** Exercise A **
According to the Beveridge Curve passage, what was the US unemployment rate in late 2009?
** Exercise B **
Please quote the part of the Beveridge Curve passage that opens with the words containing "Key Takeaway – Beveridge" and closes with "the top left.".

** Excerpted passage **
|---|

The Beveridge Curve is downward sloping for a clear reason. When unemployment is high, vacancies tend to be low. In a recession, firms reduce production and cut back on hiring. Many workers lose their jobs, leading to high unemployment. At the same time, firms post fewer job vacancies because they are uncertain about the future. This results in a point on the Beveridge Curve with high unemployment and low vacancies – the bottom right of the curve. When the economy booms, the situation is reversed. Firms expand production and actively seek workers, leading to a high number of vacancies. At the same time, more workers find jobs, so unemployment falls. This results in a point on the Beveridge Curve with low unemployment and high vacancies – the top left of the curve.

A concrete example from history helps make this concrete. After the global financial crisis of 2008, many economies experienced a sharp increase in unemployment along with a decline in job vacancies. In the United States, the unemployment rate rose from 4.4 per cent in early 2007 to 10 per cent in late 2009, while the vacancy rate fell sharply. This placed the US economy at a point on the Beveridge Curve characterised by high unemployment and low vacancies. During the recovery phase from 2010 to 2019, job vacancies increased while unemployment gradually declined, moving the economy along the curve in the opposite direction – up and to the left, towards low unemployment and high vacancies.

Key Takeaway – Beveridge Curve (Movements): The Beveridge Curve slopes downward from top left (low unemployment, high vacancies) to bottom right (high unemployment, low vacancies). Movements along the curve reflect the business cycle: recessions move to the bottom right; booms move to the top left.

The Microfoundation – How the Beveridge Curve Emerges from the Matching Function

The Beveridge Curve is not just an empirical observation. It can be derived directly from the matching function, which gives it a solid theoretical foundation. Understanding this derivation is important because it shows why the curve is stable in normal times and why it shifts when matching efficiency changes.

Recall the matching function M = f(U, V). The job-finding rate is f = M/U. In steady state, the unemployment rate is determined by u = s/(s+f). For a given level of vacancies V, a better matching function (higher M for the same U and V) means a higher job-finding rate f, which means lower unemployment u. Conversely, if matching efficiency deteriorates, f falls and u rises for the same V. Now, plot different combinations of u and V that satisfy the steady-state condition for a given matching efficiency. As V increases, f increases, and u decreases. This generates a downward-sloping curve in (u, V) space. That curve is the Beveridge Curve. The exact position of the curve depends on the efficiency of the matching function. A more efficient matching function (one that produces more matches from the same U and V) shifts the Beveridge Curve inward (toward the origin). A less efficient matching function shifts it outward.

This microfoundation is not just academic. It tells us that the Beveridge Curve is not a fixed law of nature. It shifts when matching efficiency changes – when search frictions become more or less severe. This is why we need to distinguish between movements along the curve (which reflect changes in V driven by the business cycle) and shifts of the curve (which reflect changes in matching efficiency).

Key Takeaway – Microfoundation: The Beveridge Curve is derived from the matching function and the steady-state unemployment condition. A more efficient matching function shifts the curve inward (lower unemployment for given vacancies). A less efficient matching function shifts it outward.

|---|

** Exercise data **
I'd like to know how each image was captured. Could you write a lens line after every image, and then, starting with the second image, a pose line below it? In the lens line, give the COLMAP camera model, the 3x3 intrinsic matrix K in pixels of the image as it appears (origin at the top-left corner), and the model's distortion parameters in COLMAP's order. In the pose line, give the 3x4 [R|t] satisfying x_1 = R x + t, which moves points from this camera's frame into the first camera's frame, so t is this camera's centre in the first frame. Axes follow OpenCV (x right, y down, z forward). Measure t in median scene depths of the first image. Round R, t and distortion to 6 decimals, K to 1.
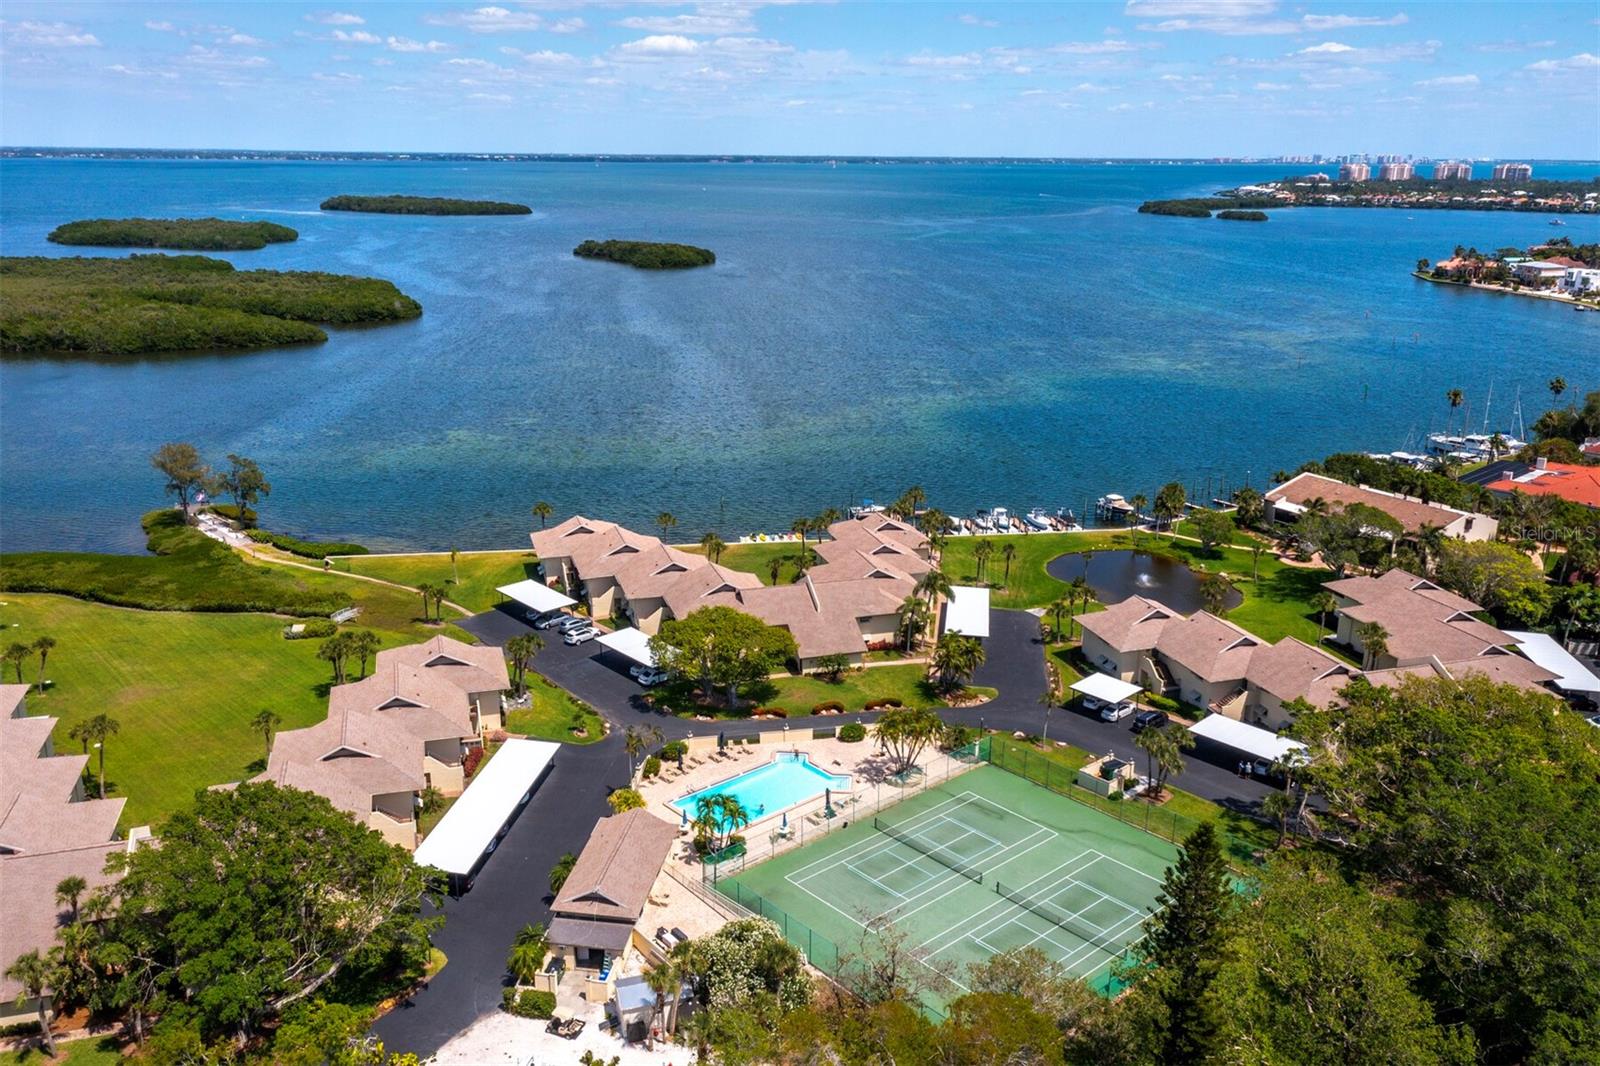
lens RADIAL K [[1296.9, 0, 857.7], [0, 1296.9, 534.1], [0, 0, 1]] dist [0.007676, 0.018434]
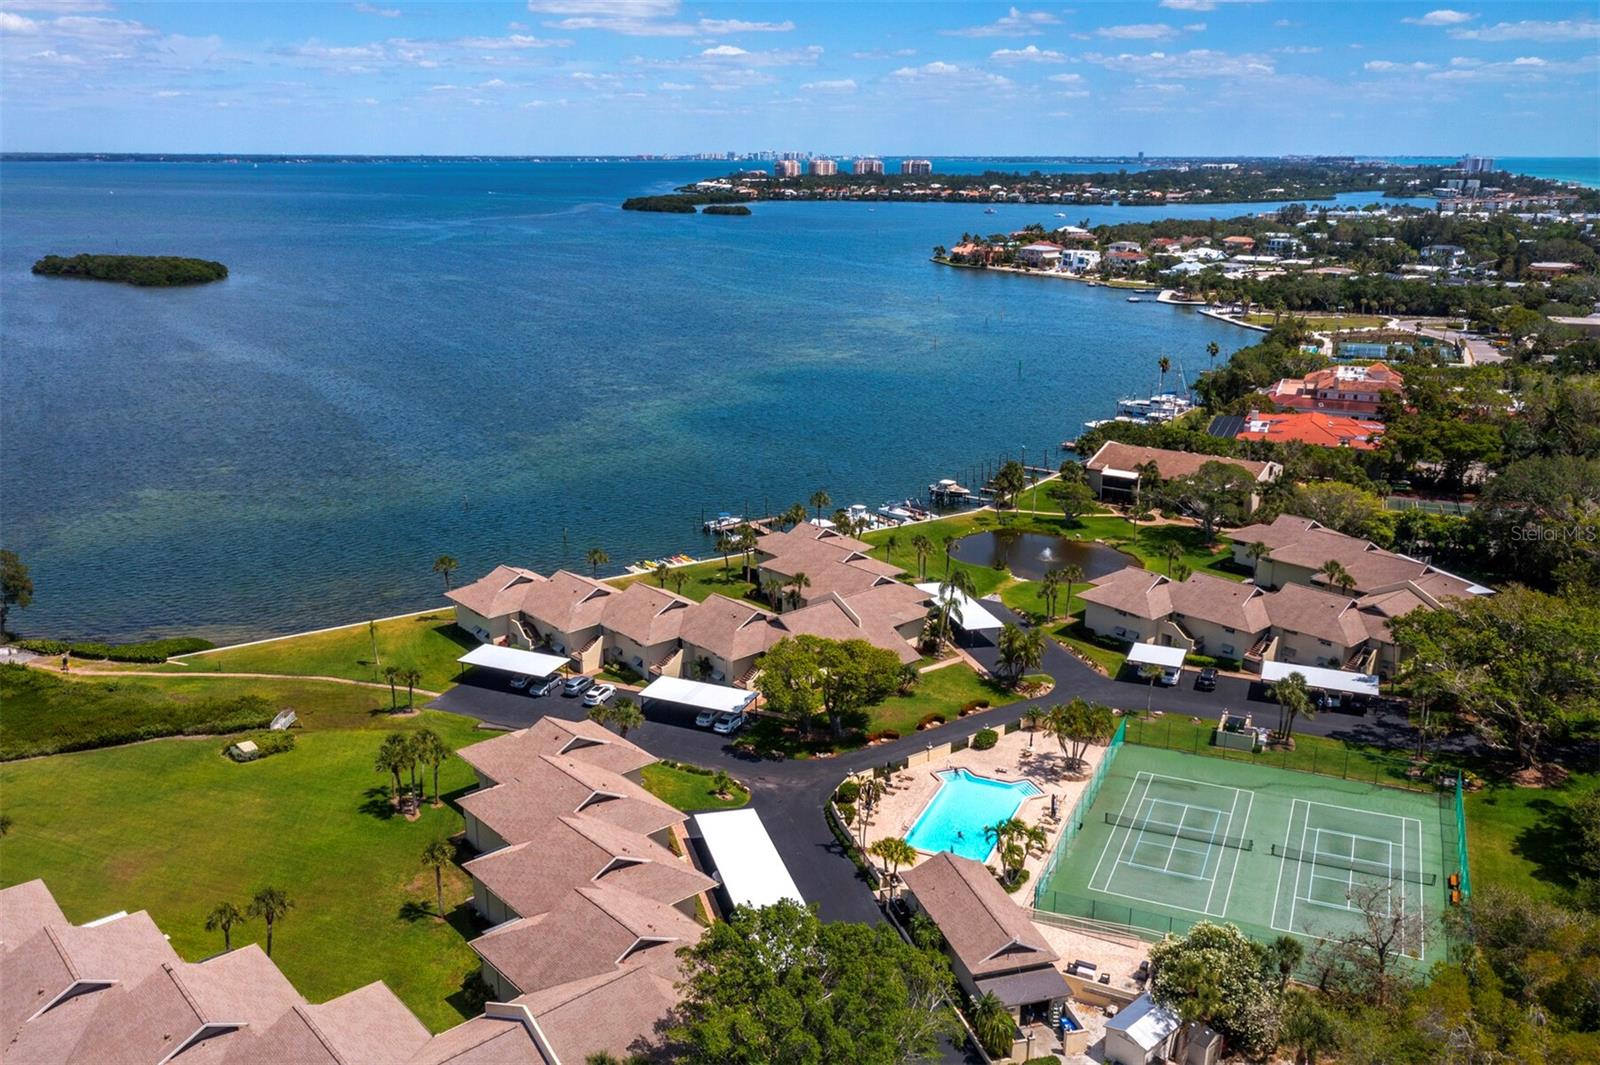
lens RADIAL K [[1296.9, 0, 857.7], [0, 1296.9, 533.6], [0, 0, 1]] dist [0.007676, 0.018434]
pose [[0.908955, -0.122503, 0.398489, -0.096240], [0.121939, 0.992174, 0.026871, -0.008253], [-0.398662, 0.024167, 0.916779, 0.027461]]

|---|

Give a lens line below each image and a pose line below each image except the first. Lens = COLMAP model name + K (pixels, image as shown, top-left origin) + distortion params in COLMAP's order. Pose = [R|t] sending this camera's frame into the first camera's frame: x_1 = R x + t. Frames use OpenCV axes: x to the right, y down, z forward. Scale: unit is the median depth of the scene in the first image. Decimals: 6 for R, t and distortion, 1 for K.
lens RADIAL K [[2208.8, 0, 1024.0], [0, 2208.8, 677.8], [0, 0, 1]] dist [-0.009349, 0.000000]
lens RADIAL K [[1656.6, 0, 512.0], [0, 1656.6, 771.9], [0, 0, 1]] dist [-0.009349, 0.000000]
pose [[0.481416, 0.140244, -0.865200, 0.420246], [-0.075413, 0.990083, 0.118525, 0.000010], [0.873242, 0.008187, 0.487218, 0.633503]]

|---|

** Your solution A **
10 per cent.

** Your solution B **
Key Takeaway – Beveridge Curve (Movements): The Beveridge Curve slopes downward from top left (low unemployment, high vacancies) to bottom right (high unemployment, low vacancies). Movements along the curve reflect the business cycle: recessions move to the bottom right; booms move to the top left.